-- Assigned task --
Please work out how many lines in the records below include the word "official", and reply with that number only.

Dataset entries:
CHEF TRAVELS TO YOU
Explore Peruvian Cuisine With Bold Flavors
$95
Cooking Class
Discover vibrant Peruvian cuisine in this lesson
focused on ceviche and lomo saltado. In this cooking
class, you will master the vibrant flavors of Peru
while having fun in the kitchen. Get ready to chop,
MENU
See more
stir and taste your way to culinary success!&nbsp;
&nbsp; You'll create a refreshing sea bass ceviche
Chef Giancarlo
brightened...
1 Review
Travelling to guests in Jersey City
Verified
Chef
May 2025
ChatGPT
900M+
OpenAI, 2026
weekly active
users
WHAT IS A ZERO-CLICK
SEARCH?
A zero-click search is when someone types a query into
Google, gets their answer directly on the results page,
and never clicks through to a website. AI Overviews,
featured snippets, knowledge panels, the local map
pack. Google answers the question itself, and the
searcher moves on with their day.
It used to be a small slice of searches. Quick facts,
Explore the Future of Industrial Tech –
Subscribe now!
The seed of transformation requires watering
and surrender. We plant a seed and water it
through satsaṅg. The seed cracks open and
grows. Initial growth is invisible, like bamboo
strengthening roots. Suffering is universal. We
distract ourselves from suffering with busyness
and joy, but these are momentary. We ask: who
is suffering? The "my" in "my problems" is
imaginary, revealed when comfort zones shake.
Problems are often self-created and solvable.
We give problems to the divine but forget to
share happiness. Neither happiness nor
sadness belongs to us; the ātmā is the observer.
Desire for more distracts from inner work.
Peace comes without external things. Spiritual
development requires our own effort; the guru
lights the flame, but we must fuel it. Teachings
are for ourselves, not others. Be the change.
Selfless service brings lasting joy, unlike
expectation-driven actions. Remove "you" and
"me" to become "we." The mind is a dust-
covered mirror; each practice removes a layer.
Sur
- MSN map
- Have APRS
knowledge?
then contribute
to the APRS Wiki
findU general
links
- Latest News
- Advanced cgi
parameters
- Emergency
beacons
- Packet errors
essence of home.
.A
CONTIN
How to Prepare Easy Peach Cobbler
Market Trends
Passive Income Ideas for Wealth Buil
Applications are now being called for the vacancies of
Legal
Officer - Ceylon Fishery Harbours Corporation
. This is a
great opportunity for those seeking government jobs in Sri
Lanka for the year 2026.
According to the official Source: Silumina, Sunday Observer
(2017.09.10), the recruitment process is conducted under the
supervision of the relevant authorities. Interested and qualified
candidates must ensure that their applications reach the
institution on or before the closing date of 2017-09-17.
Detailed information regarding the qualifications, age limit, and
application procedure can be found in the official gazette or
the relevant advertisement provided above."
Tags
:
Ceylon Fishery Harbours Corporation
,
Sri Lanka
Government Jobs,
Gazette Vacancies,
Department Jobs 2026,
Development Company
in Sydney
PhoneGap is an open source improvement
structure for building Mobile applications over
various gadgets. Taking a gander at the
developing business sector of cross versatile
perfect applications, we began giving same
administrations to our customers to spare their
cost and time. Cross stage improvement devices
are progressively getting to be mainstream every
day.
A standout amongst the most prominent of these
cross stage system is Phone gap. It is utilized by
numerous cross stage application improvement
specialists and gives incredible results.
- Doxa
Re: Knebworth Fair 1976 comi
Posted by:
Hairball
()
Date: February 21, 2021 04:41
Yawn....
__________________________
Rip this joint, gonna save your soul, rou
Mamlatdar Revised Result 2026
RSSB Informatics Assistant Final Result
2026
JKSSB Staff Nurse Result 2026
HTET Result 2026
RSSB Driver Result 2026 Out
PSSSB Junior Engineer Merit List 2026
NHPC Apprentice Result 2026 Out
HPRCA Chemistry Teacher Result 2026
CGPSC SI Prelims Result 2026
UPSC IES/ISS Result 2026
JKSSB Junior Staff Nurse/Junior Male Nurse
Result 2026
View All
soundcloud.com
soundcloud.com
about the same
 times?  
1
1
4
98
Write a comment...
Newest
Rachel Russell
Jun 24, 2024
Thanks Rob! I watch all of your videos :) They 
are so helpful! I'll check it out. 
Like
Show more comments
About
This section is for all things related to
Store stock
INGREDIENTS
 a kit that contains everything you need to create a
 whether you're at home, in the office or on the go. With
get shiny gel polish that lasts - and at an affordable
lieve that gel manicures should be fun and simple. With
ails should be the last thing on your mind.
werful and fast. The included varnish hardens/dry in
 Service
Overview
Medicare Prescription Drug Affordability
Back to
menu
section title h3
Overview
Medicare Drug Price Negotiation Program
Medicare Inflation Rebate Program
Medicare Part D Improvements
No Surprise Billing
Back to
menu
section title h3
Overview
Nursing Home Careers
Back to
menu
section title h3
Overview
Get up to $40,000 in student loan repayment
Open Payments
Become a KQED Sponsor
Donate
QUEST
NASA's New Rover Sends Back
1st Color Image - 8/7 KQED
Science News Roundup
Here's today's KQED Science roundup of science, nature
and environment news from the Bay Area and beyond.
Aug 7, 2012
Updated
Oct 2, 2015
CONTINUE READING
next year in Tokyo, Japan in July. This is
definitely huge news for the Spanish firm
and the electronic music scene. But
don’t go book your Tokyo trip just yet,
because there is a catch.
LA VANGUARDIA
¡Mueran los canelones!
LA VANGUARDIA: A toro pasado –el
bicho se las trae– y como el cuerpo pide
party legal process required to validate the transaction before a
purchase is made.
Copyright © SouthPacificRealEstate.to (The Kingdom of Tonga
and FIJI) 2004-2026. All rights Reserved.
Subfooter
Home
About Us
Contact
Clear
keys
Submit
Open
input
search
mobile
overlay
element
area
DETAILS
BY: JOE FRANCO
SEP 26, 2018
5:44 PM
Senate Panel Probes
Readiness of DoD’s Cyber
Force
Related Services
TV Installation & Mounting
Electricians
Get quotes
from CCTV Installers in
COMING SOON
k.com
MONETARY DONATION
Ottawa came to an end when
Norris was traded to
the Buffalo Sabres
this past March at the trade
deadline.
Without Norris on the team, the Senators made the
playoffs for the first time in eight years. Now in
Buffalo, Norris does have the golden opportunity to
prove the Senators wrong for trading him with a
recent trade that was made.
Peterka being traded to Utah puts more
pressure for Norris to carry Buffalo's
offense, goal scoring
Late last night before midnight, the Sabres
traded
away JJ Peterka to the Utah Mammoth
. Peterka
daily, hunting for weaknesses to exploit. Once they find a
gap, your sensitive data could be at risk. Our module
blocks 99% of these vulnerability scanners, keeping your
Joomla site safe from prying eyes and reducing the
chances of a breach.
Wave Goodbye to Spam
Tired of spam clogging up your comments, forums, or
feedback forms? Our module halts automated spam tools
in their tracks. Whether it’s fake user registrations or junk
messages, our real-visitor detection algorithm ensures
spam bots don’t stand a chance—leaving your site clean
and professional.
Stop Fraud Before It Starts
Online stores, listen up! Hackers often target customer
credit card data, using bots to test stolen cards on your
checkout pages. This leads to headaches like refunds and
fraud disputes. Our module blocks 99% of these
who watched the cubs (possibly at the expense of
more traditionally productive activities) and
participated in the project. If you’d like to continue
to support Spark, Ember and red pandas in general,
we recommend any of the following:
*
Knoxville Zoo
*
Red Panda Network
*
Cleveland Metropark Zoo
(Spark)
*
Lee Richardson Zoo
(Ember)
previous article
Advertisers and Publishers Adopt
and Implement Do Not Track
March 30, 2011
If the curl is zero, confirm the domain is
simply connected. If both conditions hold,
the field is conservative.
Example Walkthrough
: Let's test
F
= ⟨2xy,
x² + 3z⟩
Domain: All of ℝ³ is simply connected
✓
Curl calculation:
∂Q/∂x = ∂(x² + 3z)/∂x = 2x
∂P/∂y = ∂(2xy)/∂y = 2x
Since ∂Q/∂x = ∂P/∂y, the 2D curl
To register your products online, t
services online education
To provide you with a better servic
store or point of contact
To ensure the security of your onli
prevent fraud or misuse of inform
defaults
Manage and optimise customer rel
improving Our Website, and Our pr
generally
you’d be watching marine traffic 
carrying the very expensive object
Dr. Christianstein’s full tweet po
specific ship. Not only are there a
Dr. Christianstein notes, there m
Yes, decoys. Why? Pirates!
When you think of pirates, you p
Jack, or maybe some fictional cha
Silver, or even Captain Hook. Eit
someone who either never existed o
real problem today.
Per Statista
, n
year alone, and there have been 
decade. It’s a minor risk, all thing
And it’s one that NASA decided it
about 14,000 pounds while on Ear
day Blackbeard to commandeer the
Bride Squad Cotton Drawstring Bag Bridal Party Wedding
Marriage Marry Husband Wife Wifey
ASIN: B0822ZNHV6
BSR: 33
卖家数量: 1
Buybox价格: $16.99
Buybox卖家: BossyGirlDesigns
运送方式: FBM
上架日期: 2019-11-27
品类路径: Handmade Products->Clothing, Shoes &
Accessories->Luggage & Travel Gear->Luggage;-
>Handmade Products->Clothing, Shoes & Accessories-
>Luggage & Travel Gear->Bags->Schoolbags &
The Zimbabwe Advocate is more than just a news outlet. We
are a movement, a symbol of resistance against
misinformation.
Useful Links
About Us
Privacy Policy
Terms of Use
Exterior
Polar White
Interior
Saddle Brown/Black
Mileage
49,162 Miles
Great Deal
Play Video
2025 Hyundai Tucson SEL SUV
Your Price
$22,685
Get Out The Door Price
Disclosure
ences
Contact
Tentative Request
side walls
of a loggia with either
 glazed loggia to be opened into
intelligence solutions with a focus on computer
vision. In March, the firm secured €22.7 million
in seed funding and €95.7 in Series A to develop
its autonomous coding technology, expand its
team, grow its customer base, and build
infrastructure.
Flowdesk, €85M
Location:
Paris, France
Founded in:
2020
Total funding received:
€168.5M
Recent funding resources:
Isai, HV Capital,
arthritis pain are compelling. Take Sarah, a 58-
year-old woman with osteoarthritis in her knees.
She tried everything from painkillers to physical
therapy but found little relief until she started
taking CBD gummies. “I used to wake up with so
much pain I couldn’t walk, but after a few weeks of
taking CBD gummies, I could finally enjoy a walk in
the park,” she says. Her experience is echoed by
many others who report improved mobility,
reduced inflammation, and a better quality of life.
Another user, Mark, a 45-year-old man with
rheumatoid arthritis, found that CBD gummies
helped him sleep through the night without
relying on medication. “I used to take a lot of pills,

-- Result of this task --
2